Researcher Professor Philip J. Devereaux, of McMaster University, Hamilton, Canada, said: “We’re letting patients down in postoperative management.

“The study suggests that most deaths after noncardiac surgery are due to cardiovascular causes, so cardiologists have a major role to play to improve patient safety.

“This includes conducting blood and imaging tests to identify patients at risk then giving preventive treatment, including medications that prevent abnormal heart rhythms, lower blood pressure and cholesterol, and prevent blood clots.”

Fish oil supplements do not prevent heart attack or strokes in patients with diabetes, British researchers reported to the conference.

The findings come from a randomised trial of the treatment involving 15,000 patients over six years, conducted by Dr Louise Bowman, of Oxford University.

The appetite suppressant, Lorcaserin, does not increase cardiovascular risk – but nor does it reduce it, according to a US based trial.

A randomised study involved 12,000 adults in 473 centres in eight countries. About 12% of those taking the drug – and those on placebo – needed hospitalisation for cardiovascular events during the study.

This was even though patients taking the drug achieved greater weight loss than those taking placebo.
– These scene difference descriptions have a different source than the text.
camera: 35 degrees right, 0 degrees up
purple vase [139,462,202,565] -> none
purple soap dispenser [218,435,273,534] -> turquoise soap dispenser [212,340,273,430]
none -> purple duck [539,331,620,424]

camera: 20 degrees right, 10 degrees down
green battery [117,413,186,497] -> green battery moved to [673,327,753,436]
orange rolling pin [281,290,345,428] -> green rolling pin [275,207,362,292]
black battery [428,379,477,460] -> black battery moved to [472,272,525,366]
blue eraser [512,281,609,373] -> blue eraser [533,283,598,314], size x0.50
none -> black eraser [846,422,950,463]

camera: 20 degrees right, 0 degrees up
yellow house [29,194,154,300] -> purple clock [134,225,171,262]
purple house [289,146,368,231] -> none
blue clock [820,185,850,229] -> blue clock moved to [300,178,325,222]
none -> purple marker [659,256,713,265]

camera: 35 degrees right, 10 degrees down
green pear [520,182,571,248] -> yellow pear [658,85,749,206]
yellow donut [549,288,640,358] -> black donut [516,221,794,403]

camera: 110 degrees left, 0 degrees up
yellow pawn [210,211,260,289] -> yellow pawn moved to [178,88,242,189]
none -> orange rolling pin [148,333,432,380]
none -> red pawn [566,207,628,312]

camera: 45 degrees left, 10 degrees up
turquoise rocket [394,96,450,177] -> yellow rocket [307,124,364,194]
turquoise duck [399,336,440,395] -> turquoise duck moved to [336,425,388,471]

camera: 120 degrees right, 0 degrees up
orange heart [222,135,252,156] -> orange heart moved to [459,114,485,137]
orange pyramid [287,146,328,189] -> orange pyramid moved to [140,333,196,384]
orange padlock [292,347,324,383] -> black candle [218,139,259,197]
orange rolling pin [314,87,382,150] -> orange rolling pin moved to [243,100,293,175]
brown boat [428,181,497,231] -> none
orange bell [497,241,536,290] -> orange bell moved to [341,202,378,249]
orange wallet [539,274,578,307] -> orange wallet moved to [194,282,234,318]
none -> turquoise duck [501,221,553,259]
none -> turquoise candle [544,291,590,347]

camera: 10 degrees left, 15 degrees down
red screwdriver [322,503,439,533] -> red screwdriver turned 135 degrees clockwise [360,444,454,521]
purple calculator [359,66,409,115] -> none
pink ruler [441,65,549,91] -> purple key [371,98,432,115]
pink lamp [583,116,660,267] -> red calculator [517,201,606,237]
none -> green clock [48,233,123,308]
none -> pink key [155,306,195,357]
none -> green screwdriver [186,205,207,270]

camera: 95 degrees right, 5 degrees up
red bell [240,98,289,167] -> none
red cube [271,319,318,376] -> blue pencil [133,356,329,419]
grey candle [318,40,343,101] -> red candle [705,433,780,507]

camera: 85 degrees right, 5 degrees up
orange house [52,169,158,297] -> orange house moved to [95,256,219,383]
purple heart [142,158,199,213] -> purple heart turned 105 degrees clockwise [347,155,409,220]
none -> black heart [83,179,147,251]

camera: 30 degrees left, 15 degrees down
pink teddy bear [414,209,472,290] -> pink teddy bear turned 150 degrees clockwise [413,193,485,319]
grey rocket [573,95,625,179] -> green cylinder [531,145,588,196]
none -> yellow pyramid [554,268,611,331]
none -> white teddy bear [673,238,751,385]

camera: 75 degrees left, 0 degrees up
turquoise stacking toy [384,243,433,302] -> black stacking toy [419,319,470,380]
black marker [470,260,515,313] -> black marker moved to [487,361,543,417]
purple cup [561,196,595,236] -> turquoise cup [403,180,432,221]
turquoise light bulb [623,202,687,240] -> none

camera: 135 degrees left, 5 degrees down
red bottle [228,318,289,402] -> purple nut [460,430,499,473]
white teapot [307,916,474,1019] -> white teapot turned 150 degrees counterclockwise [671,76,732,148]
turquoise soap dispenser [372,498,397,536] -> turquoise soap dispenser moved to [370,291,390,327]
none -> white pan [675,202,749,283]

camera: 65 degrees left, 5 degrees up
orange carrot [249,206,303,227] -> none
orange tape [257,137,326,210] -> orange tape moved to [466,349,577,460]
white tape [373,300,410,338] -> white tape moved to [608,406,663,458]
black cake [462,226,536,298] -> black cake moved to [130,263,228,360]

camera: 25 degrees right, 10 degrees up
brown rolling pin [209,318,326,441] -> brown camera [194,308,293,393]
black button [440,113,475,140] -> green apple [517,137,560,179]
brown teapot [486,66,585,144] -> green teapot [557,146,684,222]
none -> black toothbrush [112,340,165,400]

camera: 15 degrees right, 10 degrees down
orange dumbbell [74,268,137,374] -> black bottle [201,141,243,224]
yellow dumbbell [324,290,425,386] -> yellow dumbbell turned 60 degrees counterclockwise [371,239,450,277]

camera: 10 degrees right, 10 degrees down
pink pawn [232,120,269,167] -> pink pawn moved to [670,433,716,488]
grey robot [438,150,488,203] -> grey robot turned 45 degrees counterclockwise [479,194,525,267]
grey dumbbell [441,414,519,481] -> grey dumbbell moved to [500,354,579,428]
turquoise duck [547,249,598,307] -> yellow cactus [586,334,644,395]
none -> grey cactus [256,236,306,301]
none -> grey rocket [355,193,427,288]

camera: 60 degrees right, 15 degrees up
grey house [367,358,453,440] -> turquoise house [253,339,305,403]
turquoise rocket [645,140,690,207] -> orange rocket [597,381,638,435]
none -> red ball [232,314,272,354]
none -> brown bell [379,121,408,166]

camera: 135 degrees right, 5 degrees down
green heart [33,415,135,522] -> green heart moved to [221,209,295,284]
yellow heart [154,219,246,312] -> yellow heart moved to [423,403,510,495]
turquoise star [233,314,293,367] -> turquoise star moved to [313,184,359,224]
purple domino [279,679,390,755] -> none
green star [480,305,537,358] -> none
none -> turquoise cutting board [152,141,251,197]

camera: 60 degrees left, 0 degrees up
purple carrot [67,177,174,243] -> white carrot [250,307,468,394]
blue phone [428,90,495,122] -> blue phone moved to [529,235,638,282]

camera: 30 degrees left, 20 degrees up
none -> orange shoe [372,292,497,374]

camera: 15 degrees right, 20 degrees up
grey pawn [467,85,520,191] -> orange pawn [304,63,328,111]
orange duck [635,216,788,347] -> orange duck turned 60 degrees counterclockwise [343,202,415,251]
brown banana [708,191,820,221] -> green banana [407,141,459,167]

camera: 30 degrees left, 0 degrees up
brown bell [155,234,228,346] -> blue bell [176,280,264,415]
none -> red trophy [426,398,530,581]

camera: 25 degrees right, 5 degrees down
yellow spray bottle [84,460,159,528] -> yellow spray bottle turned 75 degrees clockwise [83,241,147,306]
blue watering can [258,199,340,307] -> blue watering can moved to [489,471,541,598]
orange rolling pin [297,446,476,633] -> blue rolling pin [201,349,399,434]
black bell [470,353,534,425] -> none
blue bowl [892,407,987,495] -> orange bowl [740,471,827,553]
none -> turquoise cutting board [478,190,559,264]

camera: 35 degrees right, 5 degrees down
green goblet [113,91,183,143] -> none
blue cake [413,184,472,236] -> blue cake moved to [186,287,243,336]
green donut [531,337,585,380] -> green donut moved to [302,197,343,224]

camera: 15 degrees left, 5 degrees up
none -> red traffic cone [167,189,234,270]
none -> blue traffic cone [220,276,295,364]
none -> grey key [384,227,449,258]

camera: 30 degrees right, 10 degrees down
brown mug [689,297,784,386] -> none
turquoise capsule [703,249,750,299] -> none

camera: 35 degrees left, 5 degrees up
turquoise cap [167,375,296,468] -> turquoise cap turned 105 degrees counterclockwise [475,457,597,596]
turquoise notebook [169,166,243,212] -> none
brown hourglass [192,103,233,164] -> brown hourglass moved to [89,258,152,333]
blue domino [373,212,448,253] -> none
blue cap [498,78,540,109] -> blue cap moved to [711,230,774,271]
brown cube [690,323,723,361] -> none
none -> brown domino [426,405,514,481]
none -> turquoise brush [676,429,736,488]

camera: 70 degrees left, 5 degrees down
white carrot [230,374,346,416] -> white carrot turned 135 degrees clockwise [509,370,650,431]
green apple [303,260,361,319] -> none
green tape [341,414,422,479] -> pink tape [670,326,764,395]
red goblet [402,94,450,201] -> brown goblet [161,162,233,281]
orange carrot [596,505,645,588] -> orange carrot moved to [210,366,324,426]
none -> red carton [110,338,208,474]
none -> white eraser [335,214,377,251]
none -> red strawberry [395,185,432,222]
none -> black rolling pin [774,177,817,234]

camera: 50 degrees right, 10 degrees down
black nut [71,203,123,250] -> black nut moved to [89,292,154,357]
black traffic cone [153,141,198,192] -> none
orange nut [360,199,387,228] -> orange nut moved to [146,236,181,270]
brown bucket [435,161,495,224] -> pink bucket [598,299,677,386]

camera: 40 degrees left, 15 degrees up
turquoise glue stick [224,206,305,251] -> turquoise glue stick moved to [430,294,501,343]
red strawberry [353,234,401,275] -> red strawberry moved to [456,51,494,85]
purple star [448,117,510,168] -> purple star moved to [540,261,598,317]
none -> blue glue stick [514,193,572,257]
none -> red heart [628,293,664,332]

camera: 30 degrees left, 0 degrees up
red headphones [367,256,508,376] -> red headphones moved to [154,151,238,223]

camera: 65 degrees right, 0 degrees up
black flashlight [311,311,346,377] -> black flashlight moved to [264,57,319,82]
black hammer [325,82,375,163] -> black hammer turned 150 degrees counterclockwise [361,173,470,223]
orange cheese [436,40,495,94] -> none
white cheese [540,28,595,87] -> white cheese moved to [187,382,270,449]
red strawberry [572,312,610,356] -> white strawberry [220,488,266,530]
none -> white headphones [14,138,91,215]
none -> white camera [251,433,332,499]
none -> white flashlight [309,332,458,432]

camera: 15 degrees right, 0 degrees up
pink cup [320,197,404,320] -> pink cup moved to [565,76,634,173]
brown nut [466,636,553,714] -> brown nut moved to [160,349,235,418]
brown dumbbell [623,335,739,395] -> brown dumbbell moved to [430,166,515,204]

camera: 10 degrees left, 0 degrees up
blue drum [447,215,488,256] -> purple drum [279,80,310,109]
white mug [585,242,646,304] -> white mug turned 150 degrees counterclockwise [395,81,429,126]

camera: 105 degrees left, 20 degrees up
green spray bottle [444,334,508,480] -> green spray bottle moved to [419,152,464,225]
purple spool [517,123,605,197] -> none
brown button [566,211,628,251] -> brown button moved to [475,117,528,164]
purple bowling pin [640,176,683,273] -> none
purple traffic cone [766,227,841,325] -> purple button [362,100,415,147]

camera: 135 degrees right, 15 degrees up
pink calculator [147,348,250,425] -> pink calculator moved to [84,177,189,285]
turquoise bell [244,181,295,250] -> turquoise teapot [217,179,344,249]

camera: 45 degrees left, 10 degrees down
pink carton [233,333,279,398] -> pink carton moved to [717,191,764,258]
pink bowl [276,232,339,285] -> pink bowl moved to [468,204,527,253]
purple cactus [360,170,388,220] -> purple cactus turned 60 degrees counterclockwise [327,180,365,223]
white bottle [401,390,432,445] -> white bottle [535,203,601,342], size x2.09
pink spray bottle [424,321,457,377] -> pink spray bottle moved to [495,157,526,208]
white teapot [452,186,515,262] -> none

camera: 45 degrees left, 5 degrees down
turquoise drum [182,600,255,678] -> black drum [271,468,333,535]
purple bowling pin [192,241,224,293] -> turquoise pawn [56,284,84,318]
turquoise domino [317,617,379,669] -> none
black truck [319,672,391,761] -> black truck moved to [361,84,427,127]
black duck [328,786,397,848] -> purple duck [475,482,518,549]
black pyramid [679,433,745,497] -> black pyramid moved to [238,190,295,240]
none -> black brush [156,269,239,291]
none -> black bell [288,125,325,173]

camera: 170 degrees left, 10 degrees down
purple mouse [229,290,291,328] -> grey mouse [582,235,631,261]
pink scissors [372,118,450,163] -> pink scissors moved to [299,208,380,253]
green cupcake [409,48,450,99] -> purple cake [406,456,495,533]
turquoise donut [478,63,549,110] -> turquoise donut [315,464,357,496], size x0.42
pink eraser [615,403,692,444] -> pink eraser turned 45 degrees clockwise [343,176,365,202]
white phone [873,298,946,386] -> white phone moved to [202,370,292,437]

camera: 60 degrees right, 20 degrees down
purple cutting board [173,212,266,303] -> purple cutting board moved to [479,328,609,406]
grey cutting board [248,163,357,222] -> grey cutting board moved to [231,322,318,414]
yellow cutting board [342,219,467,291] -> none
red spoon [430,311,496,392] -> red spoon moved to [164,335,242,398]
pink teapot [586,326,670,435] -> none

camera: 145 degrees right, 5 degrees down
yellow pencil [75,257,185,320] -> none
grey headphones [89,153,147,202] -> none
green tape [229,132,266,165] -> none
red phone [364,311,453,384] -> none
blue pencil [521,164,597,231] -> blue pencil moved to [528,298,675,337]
Giving oxygen therapy to patients with acute myocardial infarction does not prevent heart failure, according to Swedish researchers.

Researchers at the Karolinska Institutet arranged for randomised treatment to be given to more than 6,000 patients at 35 Swedish hospitals.

Deep forehead wrinkles may be an indicator of increased cardiovascular risk, according to a French study. Researchers found that people with multiple wrinkles had ten times the risk of dying than those with none – even allowing for smoking status and other factors.

Researchers at the Centre Hospitalier Universitaire de Toulouse studied more than 3,200 adults over a period of 20 years.

People who routinely sleep five hours or less a night face a doubled risk of suffering major cardiovascular events compared with those taking seven or eight hours, Swedish researchers reported.

Researchers at the University of Gothenburg, Sweden, studied some 798 people over a period of 21 years.

A metanalysis conducted by researchers at the Onassis Cardiac Surgery Centre, Athens, Greece, reached similar conclusions.

New guidelines were issued on the definition of myocardial infarction.

The international guidelines, agreed by the European Society of Cardiology, the World Heart Federation and two US organisations, set out new details on the diagnosis of type 2 MI, which is caused by conditions such as respiratory failure or severe hypertension.